Objective: To investigate the incidence of HHV-6, HHV-7, and HHV-8 infection in patients with Kikuchi disease.

Design: Seventy archival tissue specimens (from 50 Kikuchi disease cases and 20 control cases) were tested for the presence of HHV-6 and HHV-7 using a nested polymerase chain reaction, and for the presence of HHV-8 using single-step polymerase chain reaction. Immunohistochemistry for HHV-8 expression was carried out in those cases in which HHV-8 was detected using polymerase chain reaction.

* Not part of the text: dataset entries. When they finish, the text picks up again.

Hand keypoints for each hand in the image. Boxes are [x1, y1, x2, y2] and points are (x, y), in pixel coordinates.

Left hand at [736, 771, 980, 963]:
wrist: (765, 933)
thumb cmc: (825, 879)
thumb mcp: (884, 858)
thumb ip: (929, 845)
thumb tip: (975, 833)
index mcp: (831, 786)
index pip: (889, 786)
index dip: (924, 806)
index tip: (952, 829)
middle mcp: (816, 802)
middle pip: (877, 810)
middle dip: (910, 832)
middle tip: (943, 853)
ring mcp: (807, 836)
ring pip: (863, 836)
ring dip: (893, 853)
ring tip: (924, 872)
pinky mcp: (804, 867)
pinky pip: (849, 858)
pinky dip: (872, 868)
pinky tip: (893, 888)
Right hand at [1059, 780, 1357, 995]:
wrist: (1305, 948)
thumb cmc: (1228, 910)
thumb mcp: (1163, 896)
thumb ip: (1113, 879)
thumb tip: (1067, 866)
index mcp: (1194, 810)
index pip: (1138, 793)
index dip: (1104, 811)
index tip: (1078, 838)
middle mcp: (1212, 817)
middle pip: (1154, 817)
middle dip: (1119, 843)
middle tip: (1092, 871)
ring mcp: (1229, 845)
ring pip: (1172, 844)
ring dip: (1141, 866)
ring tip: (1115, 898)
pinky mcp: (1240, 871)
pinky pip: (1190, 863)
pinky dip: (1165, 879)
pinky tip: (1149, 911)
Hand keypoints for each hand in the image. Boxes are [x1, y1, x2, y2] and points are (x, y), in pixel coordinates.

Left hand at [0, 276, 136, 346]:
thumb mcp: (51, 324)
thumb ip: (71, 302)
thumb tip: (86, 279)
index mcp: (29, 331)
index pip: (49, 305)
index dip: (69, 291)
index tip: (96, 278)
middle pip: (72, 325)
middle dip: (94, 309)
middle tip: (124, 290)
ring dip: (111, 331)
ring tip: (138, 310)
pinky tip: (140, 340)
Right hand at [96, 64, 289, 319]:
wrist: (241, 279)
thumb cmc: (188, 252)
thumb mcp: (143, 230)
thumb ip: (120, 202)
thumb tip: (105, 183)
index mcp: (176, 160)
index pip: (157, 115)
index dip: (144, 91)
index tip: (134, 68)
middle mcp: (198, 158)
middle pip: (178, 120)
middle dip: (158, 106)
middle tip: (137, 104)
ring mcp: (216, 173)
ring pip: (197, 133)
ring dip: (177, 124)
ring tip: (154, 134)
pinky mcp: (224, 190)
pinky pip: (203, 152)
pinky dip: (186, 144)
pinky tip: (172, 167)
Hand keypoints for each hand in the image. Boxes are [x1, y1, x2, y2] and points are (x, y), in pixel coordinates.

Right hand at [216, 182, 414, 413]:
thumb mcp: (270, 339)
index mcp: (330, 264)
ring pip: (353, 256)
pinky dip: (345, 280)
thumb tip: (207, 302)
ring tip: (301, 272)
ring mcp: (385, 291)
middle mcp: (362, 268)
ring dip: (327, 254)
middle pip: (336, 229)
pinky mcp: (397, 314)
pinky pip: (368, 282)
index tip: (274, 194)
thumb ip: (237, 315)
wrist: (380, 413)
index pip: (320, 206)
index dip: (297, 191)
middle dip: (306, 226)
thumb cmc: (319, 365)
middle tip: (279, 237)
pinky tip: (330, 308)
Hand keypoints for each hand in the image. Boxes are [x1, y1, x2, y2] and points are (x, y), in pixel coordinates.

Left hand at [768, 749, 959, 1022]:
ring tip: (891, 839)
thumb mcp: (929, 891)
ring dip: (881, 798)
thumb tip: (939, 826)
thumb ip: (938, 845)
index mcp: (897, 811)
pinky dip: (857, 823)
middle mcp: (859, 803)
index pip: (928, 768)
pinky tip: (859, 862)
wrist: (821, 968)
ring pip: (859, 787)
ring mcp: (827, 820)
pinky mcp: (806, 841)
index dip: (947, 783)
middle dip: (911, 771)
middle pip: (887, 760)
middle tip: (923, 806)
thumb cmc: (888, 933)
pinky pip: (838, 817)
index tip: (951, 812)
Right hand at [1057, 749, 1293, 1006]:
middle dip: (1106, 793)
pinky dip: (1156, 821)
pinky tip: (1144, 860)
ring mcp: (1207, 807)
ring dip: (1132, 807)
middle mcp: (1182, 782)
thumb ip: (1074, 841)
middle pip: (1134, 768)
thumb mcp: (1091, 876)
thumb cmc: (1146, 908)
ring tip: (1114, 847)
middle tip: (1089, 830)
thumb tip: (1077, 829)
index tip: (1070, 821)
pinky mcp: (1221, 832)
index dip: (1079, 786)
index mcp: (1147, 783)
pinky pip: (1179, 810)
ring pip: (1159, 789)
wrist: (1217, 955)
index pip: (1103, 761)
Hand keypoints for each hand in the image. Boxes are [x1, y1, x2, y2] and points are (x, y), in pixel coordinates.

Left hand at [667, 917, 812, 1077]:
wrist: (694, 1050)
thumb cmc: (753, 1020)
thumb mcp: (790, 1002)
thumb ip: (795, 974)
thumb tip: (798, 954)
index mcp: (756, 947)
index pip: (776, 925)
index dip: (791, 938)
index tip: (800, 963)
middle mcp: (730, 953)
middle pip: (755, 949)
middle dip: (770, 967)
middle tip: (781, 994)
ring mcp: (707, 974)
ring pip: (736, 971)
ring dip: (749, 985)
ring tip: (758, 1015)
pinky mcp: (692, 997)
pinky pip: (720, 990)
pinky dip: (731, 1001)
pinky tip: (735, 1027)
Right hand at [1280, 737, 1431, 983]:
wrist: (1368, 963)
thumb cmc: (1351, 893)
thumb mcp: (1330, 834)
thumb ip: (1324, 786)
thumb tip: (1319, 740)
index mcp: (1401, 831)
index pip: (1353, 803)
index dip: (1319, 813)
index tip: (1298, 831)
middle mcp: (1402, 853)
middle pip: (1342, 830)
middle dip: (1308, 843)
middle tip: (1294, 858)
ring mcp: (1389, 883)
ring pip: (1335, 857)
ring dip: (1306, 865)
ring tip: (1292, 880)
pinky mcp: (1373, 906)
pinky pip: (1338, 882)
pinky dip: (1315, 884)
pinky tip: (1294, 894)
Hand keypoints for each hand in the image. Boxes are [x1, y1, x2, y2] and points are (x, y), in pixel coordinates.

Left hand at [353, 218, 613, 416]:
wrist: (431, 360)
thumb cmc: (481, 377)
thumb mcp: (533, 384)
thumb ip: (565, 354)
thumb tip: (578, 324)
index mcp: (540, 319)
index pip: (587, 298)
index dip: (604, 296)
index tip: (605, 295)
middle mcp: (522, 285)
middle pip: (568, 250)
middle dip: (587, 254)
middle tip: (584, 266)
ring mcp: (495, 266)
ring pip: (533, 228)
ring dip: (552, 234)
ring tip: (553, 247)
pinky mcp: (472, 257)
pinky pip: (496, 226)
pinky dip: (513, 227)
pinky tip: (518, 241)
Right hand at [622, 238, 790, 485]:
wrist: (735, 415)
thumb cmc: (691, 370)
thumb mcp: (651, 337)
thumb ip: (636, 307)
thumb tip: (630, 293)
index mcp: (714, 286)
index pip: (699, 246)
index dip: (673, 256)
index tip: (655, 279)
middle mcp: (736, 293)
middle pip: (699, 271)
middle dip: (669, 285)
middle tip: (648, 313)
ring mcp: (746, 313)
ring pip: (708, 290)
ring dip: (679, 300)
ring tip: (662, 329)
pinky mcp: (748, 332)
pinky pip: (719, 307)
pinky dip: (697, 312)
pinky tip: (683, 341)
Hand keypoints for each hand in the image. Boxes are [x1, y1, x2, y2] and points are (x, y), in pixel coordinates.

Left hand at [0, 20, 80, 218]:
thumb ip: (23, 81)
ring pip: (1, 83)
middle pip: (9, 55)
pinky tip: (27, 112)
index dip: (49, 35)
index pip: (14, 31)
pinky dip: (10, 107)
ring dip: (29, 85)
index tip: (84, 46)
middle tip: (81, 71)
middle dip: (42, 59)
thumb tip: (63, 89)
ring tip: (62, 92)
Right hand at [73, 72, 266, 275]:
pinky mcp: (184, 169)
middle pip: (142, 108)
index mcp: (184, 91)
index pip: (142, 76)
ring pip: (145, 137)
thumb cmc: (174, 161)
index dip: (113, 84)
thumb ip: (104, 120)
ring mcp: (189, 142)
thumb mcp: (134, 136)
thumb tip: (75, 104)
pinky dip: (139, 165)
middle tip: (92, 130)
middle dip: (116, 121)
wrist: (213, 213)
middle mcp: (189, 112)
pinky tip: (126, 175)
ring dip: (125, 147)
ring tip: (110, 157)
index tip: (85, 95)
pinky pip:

Results: Of the 50 cases with Kikuchi disease, 21 (42%) were HHV-6 positive and 32 (64%) were HHV-7 positive. Eight (40%) of the 20 control cases were HHV-6 positive and 9 (45%) were HHV-7 positive. Both HHV-6 and HHV-7 were detected in 15 (30%) of the cases with Kikuchi disease and in 3 (15%) of the control cases. Three (6%) of the 50 cases of Kikuchi disease were HHV-8 positive but revealed no positive cells on immunohistochemical analysis for HHV-8. Human herpesvirus 8 was not expressed in any of the control cases.

Conclusions: There was no association between the presence of HHV-6 or HHV-7 and Kikuchi disease. Because the HHV-8 genome but not protein was detected in a small proportion of the cases of Kikuchi disease, its potential causative role in this disease should be determined by further studies.